Principal Component-based Analysis of High-dimensional Gene Expression Guided by Clinical Data

Lubieniecka JM, Graham J, Sarmiento A, Brown KL, Ross C, Luqmani R, Foell D, Gill E, Hancock REW, Benseler S, Cabral DA

Anti-neutrophil cytoplasmic antibody (ANCA) – associated vasculitides (AAVs) are a group of rare, systematic, inflammatory disorders affecting small to medium sized vessels of major organs. The AAVs comprise granulomatosis with polyangiitis (GPA), microscopic polyangiitis (MPA), and eosinophilic granulomatosis with polyangiitis (EGPA). The AAVs commonly lead to kidney failure or pulmonary hemorrhage and are associated with significant mortality and substantial morbidity in survivors. Since AAV is more common in adults than children, most knowledge of pediatric AAVs has been transferred from adult studies. To enable research on pediatric vasculitis, an international network of investigators has been established through the Pediatric Vasculitis Initiative (PedVas) for the collection of clinical data and biological samples.
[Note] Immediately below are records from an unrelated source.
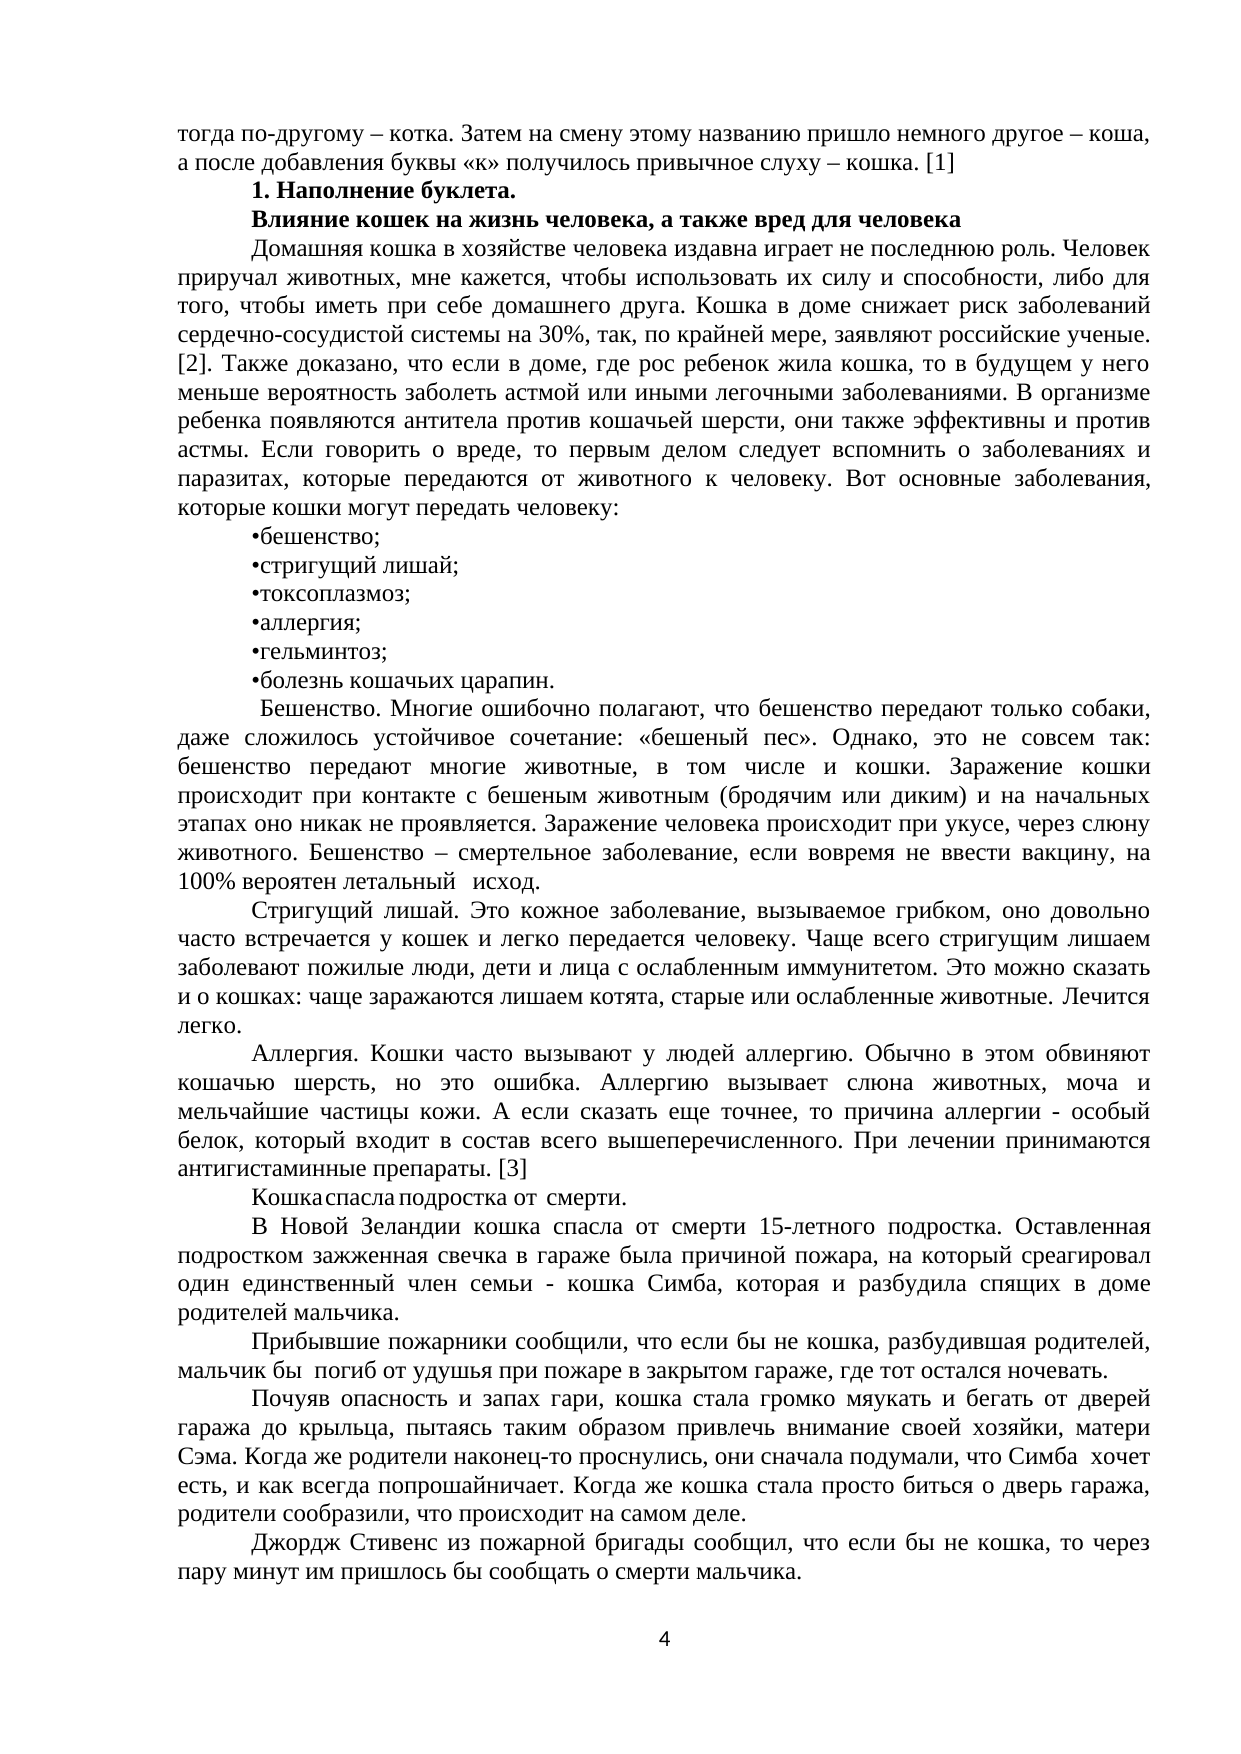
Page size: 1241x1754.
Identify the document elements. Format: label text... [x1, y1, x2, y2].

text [177, 118, 1152, 176]
text Почуяв опасность и запах гари, кошка стала громко мяукать и бегать от дверей гаража до крыльца, пытаясь таким образом привлечь внимание своей хозяйки, матери Сэма. Когда же родители наконец-то проснулись, они сначала подумали, что Симба хочет есть, и как всегда попрошайничает. Когда же кошка стала просто биться о дверь гаража, родители сообразили, что происходит на самом деле. [177, 1383, 1152, 1527]
text Аллергия. Кошки часто вызывают у людей аллергию. Обычно в этом обвиняют кошачью шерсть, но это ошибка. Аллергию вызывает слюна животных, моча и мельчайшие частицы кожи. А если сказать еще точнее, то причина аллергии - особый белок, который входит в состав всего вышеперечисленного. При лечении принимаются антигистаминные препараты. [3] [177, 1038, 1152, 1182]
text •бешенство; [177, 521, 1152, 550]
text Бешенство. Многие ошибочно полагают, что бешенство передают только собаки, даже сложилось устойчивое сочетание: «бешеный пес». Однако, это не совсем так: бешенство передают многие животные, в том числе и кошки. Заражение кошки происходит при контакте с бешеным животным (бродячим или диким) и на начальных этапах оно никак не проявляется. Заражение человека происходит при укусе, через слюну животного. Бешенство – смертельное заболевание, если вовремя не ввести вакцину, на 100% вероятен летальный исход. [177, 693, 1152, 895]
text Влияние кошек на жизнь человека, а также вред для человека [177, 204, 1152, 233]
subtitle 1. Наполнение буклета. [177, 176, 1152, 204]
text •стригущий лишай; [177, 550, 1152, 578]
text •гельминтоз; [177, 636, 1152, 665]
text Домашняя кошка в хозяйстве человека издавна играет не последнюю роль. Человек приручал животных, мне кажется, чтобы использовать их силу и способности, либо для того, чтобы иметь при себе домашнего друга. Кошка в доме снижает риск заболеваний сердечно-сосудистой системы на 30%, так, по крайней мере, заявляют российские ученые. [2]. Также доказано, что если в доме, где рос ребенок жила кошка, то в будущем у него меньше вероятность заболеть астмой или иными легочными заболеваниями. В организме ребенка появляются антитела против кошачьей шерсти, они также эффективны и против астмы. Если говорить о вреде, то первым делом следует вспомнить о заболеваниях и паразитах, которые передаются от животного к человеку. Вот основные заболевания, которые кошки могут передать человеку: [177, 233, 1152, 521]
text Джордж Стивенс из пожарной бригады сообщил, что если бы не кошка, то через пару минут им пришлось бы сообщать о смерти мальчика. [177, 1527, 1152, 1585]
text В Новой Зеландии кошка спасла от смерти 15-летного подростка. Оставленная подростком зажженная свечка в гараже была причиной пожара, на который среагировал один единственный член семьи - кошка Симба, которая и разбудила спящих в доме родителей мальчика. [177, 1211, 1152, 1326]
text Кошка спасла подростка от смерти. [177, 1182, 1152, 1211]
text •аллергия; [177, 607, 1152, 636]
text Прибывшие пожарники сообщили, что если бы не кошка, разбудившая родителей, мальчик бы погиб от удушья при пожаре в закрытом гараже, где тот остался ночевать. [177, 1326, 1152, 1383]
text Стригущий лишай. Это кожное заболевание, вызываемое грибком, оно довольно часто встречается у кошек и легко передается человеку. Чаще всего стригущим лишаем заболевают пожилые люди, дети и лица с ослабленным иммунитетом. Это можно сказать и о кошках: чаще заражаются лишаем котята, старые или ослабленные животные. Лечится легко. [177, 895, 1152, 1038]
text •токсоплазмоз; [177, 578, 1152, 607]
text •болезнь кошачьих царапин. [177, 665, 1152, 693]
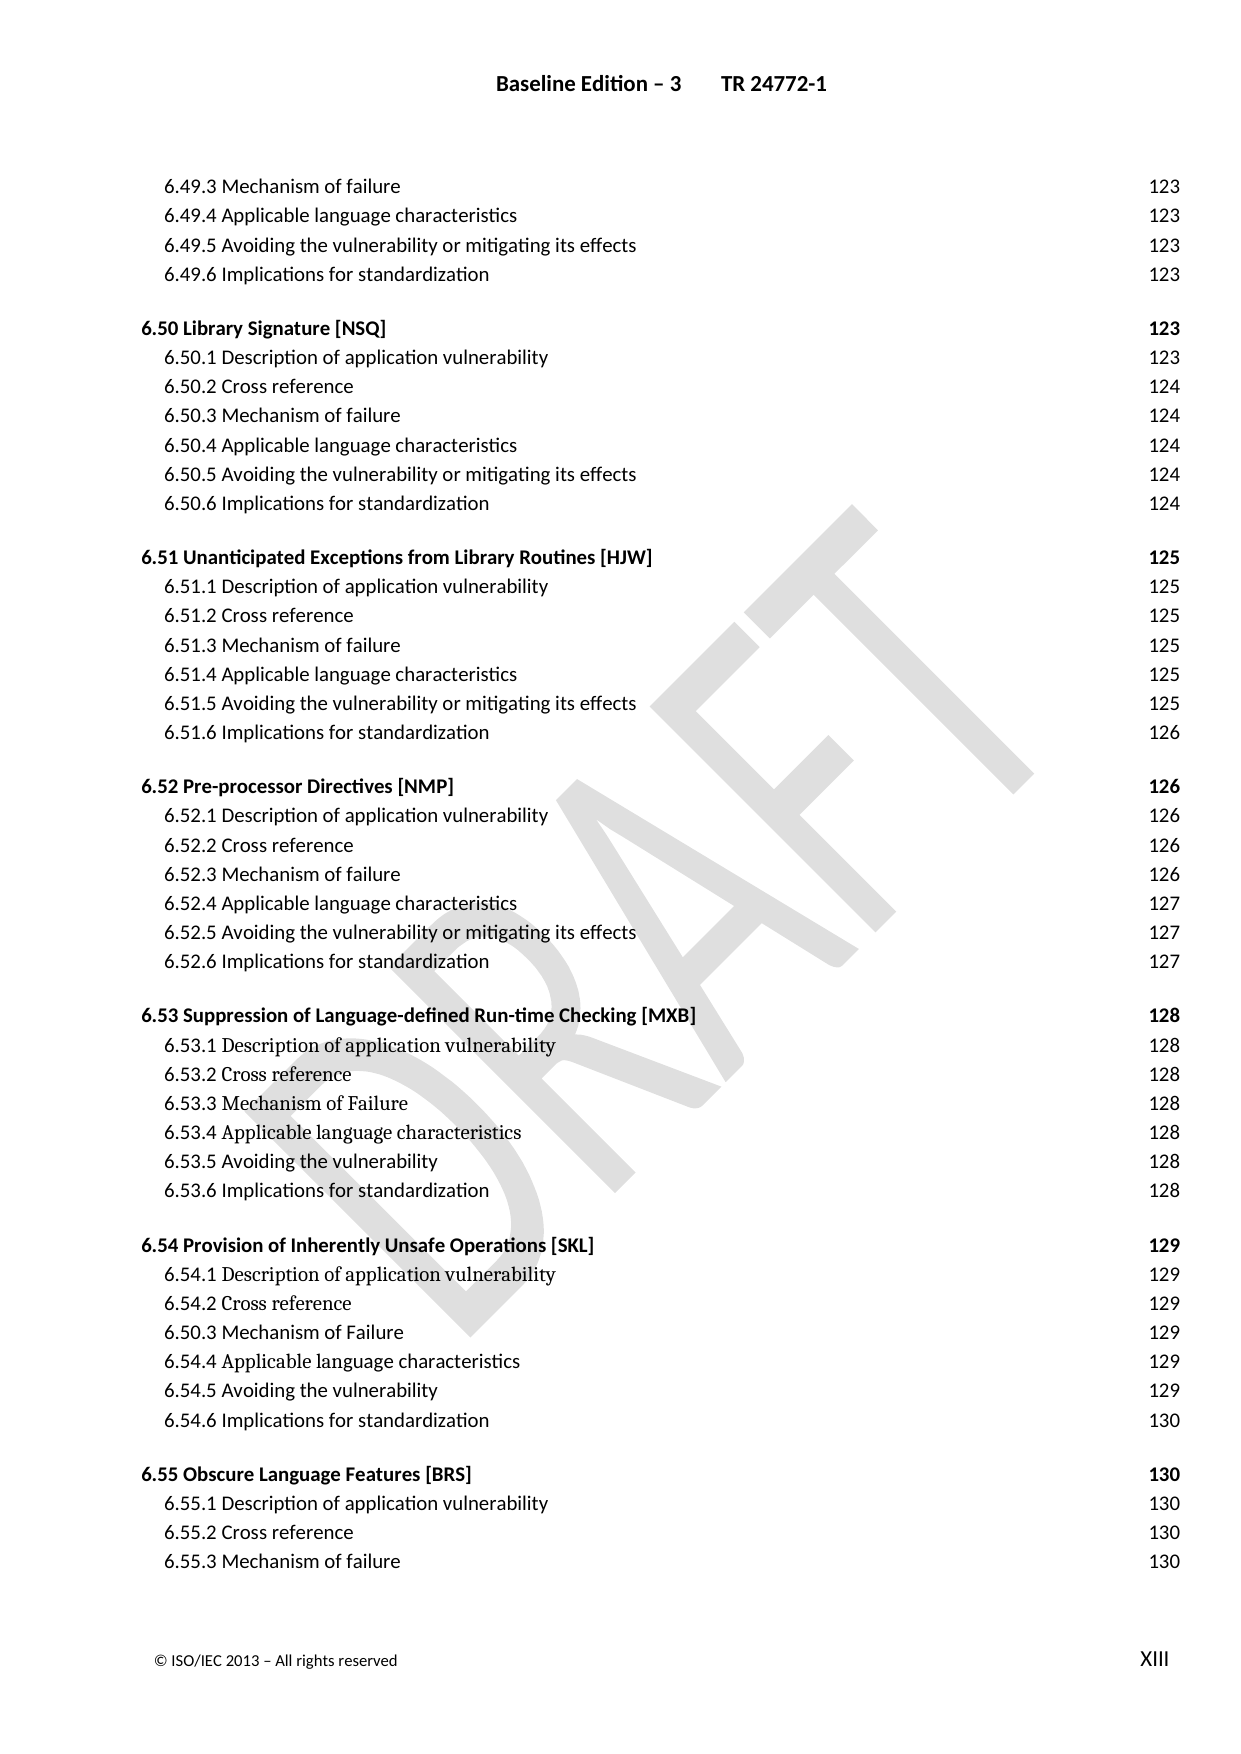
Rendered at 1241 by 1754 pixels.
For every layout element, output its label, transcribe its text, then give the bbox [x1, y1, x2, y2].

text 6.54 Provision of Inherently Unsafe Operations [SKL] 129 [141, 1232, 1182, 1257]
text 6.50.1 Description of application vulnerability 123 [164, 344, 1182, 370]
text 6.51.5 Avoiding the vulnerability or mitigating its effects 125 [164, 690, 1182, 716]
text 6.55 Obscure Language Features [BRS] 130 [141, 1461, 1182, 1486]
text 6.50.4 Applicable language characteristics 124 [164, 432, 1182, 457]
text 6.51.4 Applicable language characteristics 125 [164, 661, 1182, 686]
text 6.51 Unanticipated Exceptions from Library Routines [HJW] 125 [141, 544, 1182, 570]
text 6.54.5 Avoiding the vulnerability 129 [164, 1378, 1182, 1403]
text 6.50.6 Implications for standardization 124 [164, 490, 1182, 516]
text 6.49.3 Mechanism of failure 123 [164, 173, 1182, 199]
text 6.52 Pre-processor Directives [NMP] 126 [141, 773, 1182, 799]
text 6.49.4 Applicable language characteristics 123 [164, 203, 1182, 228]
text 6.54.4 Applicable language characteristics 129 [164, 1348, 1182, 1374]
text 6.53 Suppression of Language-defined Run-time Checking [MXB] 128 [141, 1003, 1182, 1028]
text 6.54.6 Implications for standardization 130 [164, 1407, 1182, 1432]
text 6.53.2 Cross reference 128 [164, 1061, 1182, 1086]
text 6.52.5 Avoiding the vulnerability or mitigating its effects 127 [164, 919, 1182, 945]
text 6.52.6 Implications for standardization 127 [164, 948, 1182, 974]
text 6.53.5 Avoiding the vulnerability 128 [164, 1148, 1182, 1174]
text 6.53.4 Applicable language characteristics 128 [164, 1119, 1182, 1145]
text 6.50.3 Mechanism of failure 124 [164, 403, 1182, 428]
text 6.53.1 Description of application vulnerability 128 [164, 1032, 1182, 1057]
text 6.50.3 Mechanism of Failure 129 [164, 1319, 1182, 1345]
text 6.54.1 Description of application vulnerability 129 [164, 1261, 1182, 1286]
text 6.49.5 Avoiding the vulnerability or mitigating its effects 123 [164, 232, 1182, 257]
text 6.55.1 Description of application vulnerability 130 [164, 1490, 1182, 1516]
text 6.55.3 Mechanism of failure 130 [164, 1548, 1182, 1574]
text 6.50 Library Signature [NSQ] 123 [141, 315, 1182, 341]
text 6.51.1 Description of application vulnerability 125 [164, 573, 1182, 599]
text 6.49.6 Implications for standardization 123 [164, 261, 1182, 286]
text 6.51.3 Mechanism of failure 125 [164, 632, 1182, 657]
text 6.53.6 Implications for standardization 128 [164, 1178, 1182, 1203]
text 6.52.3 Mechanism of failure 126 [164, 861, 1182, 886]
text 6.51.2 Cross reference 125 [164, 603, 1182, 628]
text 6.52.2 Cross reference 126 [164, 832, 1182, 857]
text 6.54.2 Cross reference 129 [164, 1290, 1182, 1316]
text 6.53.3 Mechanism of Failure 128 [164, 1090, 1182, 1116]
text 6.52.4 Applicable language characteristics 127 [164, 890, 1182, 916]
text 6.52.1 Description of application vulnerability 126 [164, 803, 1182, 828]
text 6.51.6 Implications for standardization 126 [164, 719, 1182, 745]
text 6.50.2 Cross reference 124 [164, 373, 1182, 399]
text 6.50.5 Avoiding the vulnerability or mitigating its effects 124 [164, 461, 1182, 486]
text 6.55.2 Cross reference 130 [164, 1519, 1182, 1545]
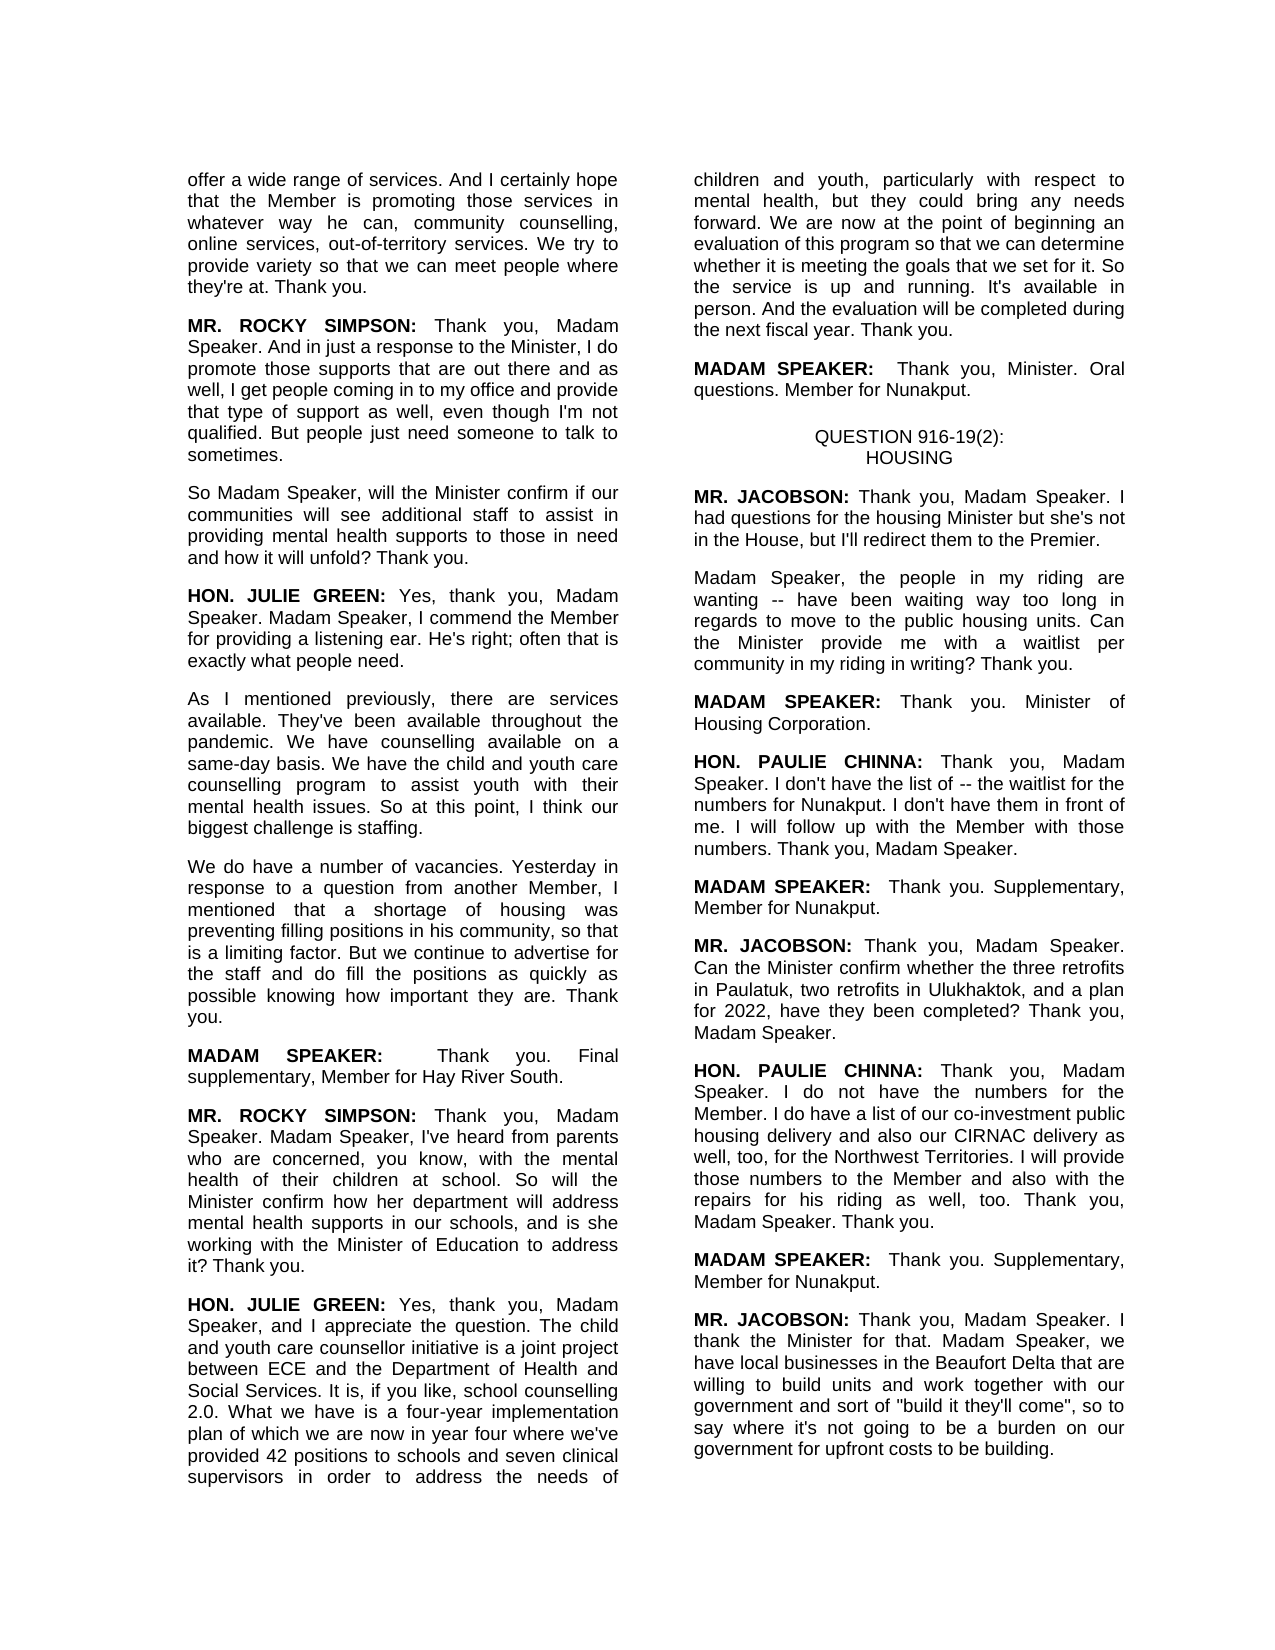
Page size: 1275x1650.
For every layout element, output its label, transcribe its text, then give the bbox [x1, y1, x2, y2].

text HON. JULIE GREEN: Yes, thank you, Madam Speaker. Madam Speaker, I commend the Member for providing a listening ear. He's right; often that is exactly what people need. [187, 585, 619, 671]
text HON. PAULIE CHINNA: Thank you, Madam Speaker. I don't have the list of -- the waitlist for the numbers for Nunakput. I don't have them in front of me. I will follow up with the Member with those numbers. Thank you, Madam Speaker. [694, 751, 1125, 859]
text MADAM SPEAKER: Thank you. Minister of Housing Corporation. [694, 691, 1125, 734]
text MR. JACOBSON: Thank you, Madam Speaker. I had questions for the housing Minister but she's not in the House, but I'll redirect them to the Premier. [694, 485, 1125, 550]
text HON. PAULIE CHINNA: Thank you, Madam Speaker. I do not have the numbers for the Member. I do have a list of our co-investment public housing delivery and also our CIRNAC delivery as well, too, for the Northwest Territories. I will provide those numbers to the Member and also with the repairs for his riding as well, too. Thank you, Madam Speaker. Thank you. [694, 1060, 1125, 1232]
text MADAM SPEAKER: Thank you. Supplementary, Member for Nunakput. [694, 1249, 1125, 1292]
text HON. JULIE GREEN: Thank you, Madam Speaker. Madam Speaker, we do not at this point have a specific pandemic mental health action plan. But depending on the results of the community counselling questionnaire, that may be a good direction for us to go in. In the meantime, we do offer a wide range of services. And I certainly hope that the Member is promoting those services in whatever way he can, community counselling, online services, out-of-territory services. We try to provide variety so that we can meet people where they're at. Thank you. [187, 168, 619, 298]
text MR. JACOBSON: Thank you, Madam Speaker. I thank the Minister for that. Madam Speaker, we have local businesses in the Beaufort Delta that are willing to build units and work together with our government and sort of "build it they'll come", so to say where it's not going to be a burden on our government for upfront costs to be building. [694, 1309, 1125, 1460]
text HON. JULIE GREEN: Yes, thank you, Madam Speaker, and I appreciate the question. The child and youth care counsellor initiative is a joint project between ECE and the Department of Health and Social Services. It is, if you like, school counselling 2.0. What we have is a four-year implementation plan of which we are now in year four where we've provided 42 positions to schools and seven clinical supervisors in order to address the needs of children and youth, particularly with respect to mental health, but they could bring any needs forward. We are now at the point of beginning an evaluation of this program so that we can determine whether it is meeting the goals that we set for it. So the service is up and running. It's available in person. And the evaluation will be completed during the next fiscal year. Thank you. [187, 1293, 619, 1488]
text MADAM SPEAKER: Thank you. Supplementary, Member for Nunakput. [694, 876, 1125, 919]
subtitle Question 916-19(2): Housing [694, 426, 1125, 469]
text MR. ROCKY SIMPSON: Thank you, Madam Speaker. Madam Speaker, I've heard from parents who are concerned, you know, with the mental health of their children at school. So will the Minister confirm how her department will address mental health supports in our schools, and is she working with the Minister of Education to address it? Thank you. [187, 1104, 619, 1277]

Results of recent studies in adult patients suggest that the pathogenesis of AAVs may have a genetic component. One goal of the PedVas initiative is to identify the genetic component of pediatric vasculitis through analysis of the clinical and RNAseq data. A major challenge for statistical analysis is the small number of individuals relative to the number of variables that are measured. In addition, quantitative measurement of the clinical variables of interest is often impossible or imprecise. For gene expression data, principal component (PC) analysis has been developed to both reduce the high-dimensionality, by capturing a small set of latent variables, and to quantify the variation due to these latent variables. PC analysis has been successfully used to estimate the signatures of latent variables in genomic data; however, there are still only a limited number of methods available to identify the genetic variables which are the key drivers of the PCs.

Guided by clinical data, we propose to identify systematic variation in gene expression, and apply a PC-based approach that identifies genes that drive the variation. Genes driving this variation are prioritized in a subsequent gene set enrichment analysis in order to highlight biological pathways involved in the disease.